With pictures removed, output every record below exactly as written.

_Data for analysis_
────

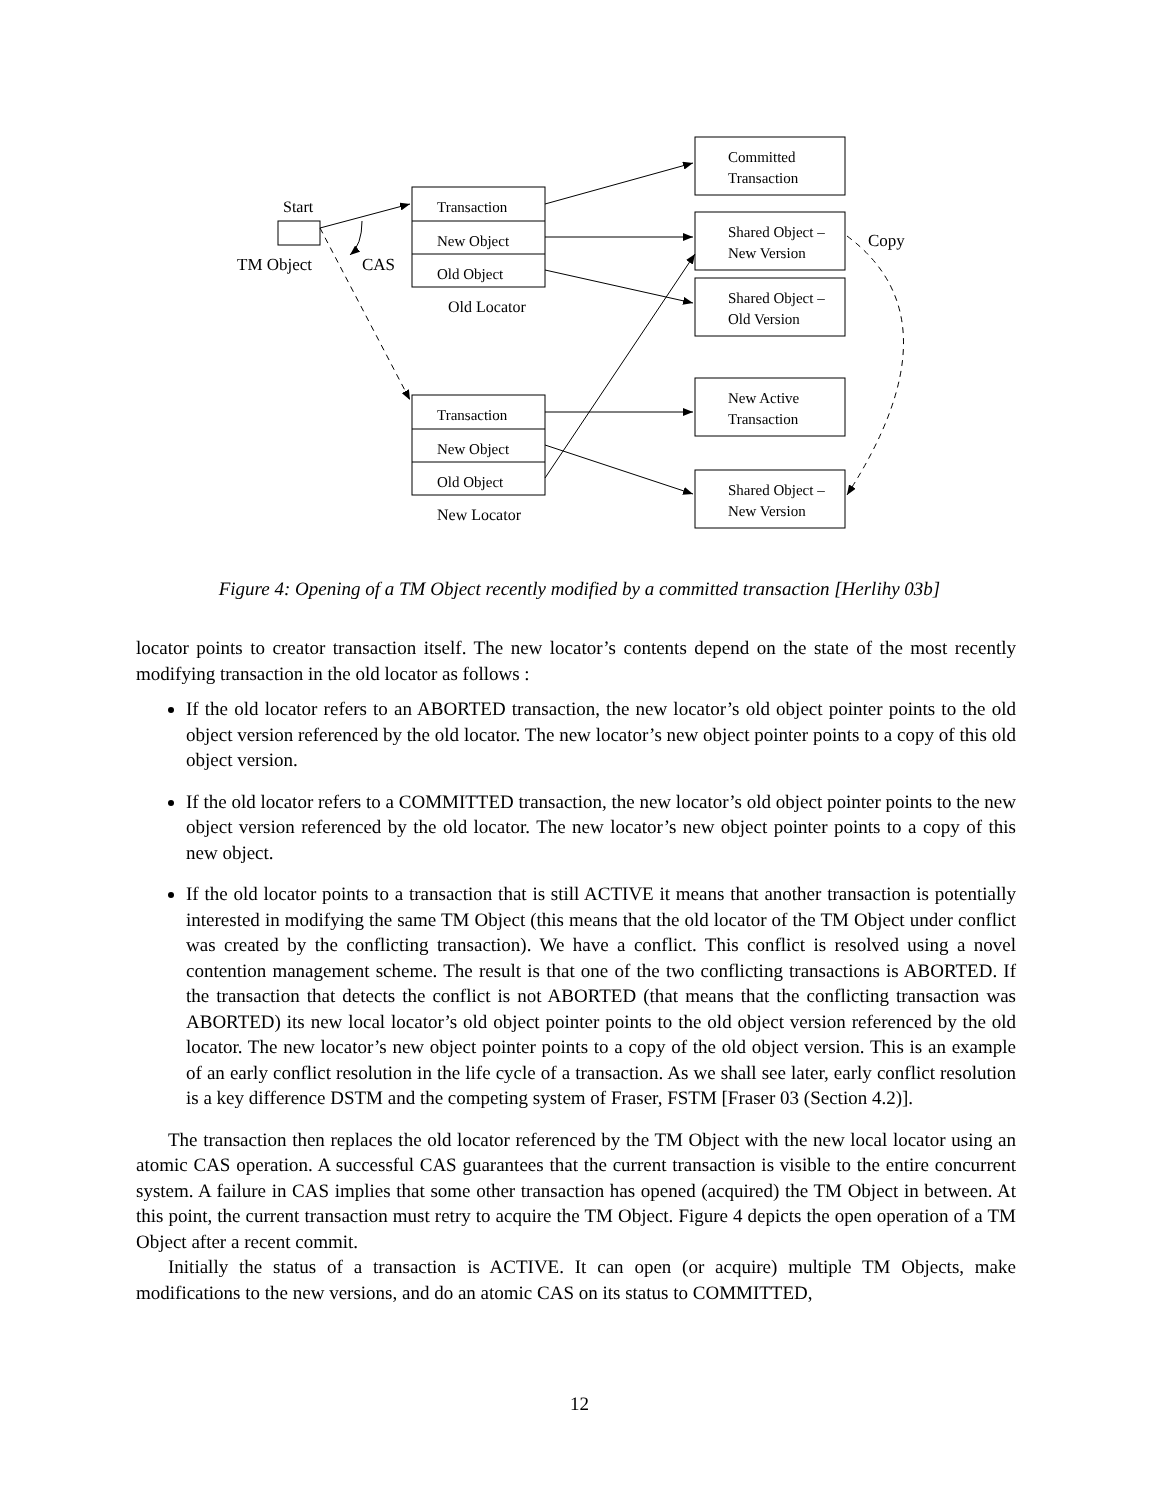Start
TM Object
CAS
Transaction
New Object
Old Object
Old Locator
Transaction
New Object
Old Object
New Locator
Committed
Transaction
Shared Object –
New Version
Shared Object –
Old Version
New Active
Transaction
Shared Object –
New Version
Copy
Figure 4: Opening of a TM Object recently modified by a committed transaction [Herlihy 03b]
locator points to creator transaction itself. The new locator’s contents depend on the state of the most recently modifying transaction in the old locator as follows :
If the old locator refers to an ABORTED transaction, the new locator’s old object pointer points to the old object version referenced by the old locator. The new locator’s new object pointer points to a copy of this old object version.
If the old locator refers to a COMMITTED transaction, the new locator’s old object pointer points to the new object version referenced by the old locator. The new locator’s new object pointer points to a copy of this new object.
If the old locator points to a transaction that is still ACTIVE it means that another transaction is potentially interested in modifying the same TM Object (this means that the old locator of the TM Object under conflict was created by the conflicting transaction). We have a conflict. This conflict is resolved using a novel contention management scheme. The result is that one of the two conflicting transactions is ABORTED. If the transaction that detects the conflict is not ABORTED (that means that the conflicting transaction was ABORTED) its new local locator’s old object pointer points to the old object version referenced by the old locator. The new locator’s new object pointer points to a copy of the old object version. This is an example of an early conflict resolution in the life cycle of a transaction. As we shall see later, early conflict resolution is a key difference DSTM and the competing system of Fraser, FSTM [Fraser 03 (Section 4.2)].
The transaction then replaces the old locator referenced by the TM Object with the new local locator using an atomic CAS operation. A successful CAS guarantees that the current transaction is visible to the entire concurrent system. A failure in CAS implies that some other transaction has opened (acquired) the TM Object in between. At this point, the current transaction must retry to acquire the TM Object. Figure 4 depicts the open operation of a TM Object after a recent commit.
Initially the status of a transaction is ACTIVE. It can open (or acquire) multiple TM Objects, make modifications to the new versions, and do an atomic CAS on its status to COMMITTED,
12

────

_Written solution_
Start
TM Object
CAS
Transaction
New Object
Old Object
Old Locator
Transaction
New Object
Old Object
New Locator
Committed
Transaction
Shared Object –
New Version
Shared Object –
Old Version
New Active
Transaction
Shared Object –
New Version
Copy
Figure 4: Opening of a TM Object recently modified by a committed transaction [Herlihy 03b]
locator points to creator transaction itself. The new locator’s contents depend on the state of the most recently modifying transaction in the old locator as follows :
If the old locator refers to an ABORTED transaction, the new locator’s old object pointer points to the old object version referenced by the old locator. The new locator’s new object pointer points to a copy of this old object version.
If the old locator refers to a COMMITTED transaction, the new locator’s old object pointer points to the new object version referenced by the old locator. The new locator’s new object pointer points to a copy of this new object.
If the old locator points to a transaction that is still ACTIVE it means that another transaction is potentially interested in modifying the same TM Object (this means that the old locator of the TM Object under conflict was created by the conflicting transaction). We have a conflict. This conflict is resolved using a novel contention management scheme. The result is that one of the two conflicting transactions is ABORTED. If the transaction that detects the conflict is not ABORTED (that means that the conflicting transaction was ABORTED) its new local locator’s old object pointer points to the old object version referenced by the old locator. The new locator’s new object pointer points to a copy of the old object version. This is an example of an early conflict resolution in the life cycle of a transaction. As we shall see later, early conflict resolution is a key difference DSTM and the competing system of Fraser, FSTM [Fraser 03 (Section 4.2)].
The transaction then replaces the old locator referenced by the TM Object with the new local locator using an atomic CAS operation. A successful CAS guarantees that the current transaction is visible to the entire concurrent system. A failure in CAS implies that some other transaction has opened (acquired) the TM Object in between. At this point, the current transaction must retry to acquire the TM Object. Figure 4 depicts the open operation of a TM Object after a recent commit.
Initially the status of a transaction is ACTIVE. It can open (or acquire) multiple TM Objects, make modifications to the new versions, and do an atomic CAS on its status to COMMITTED,
12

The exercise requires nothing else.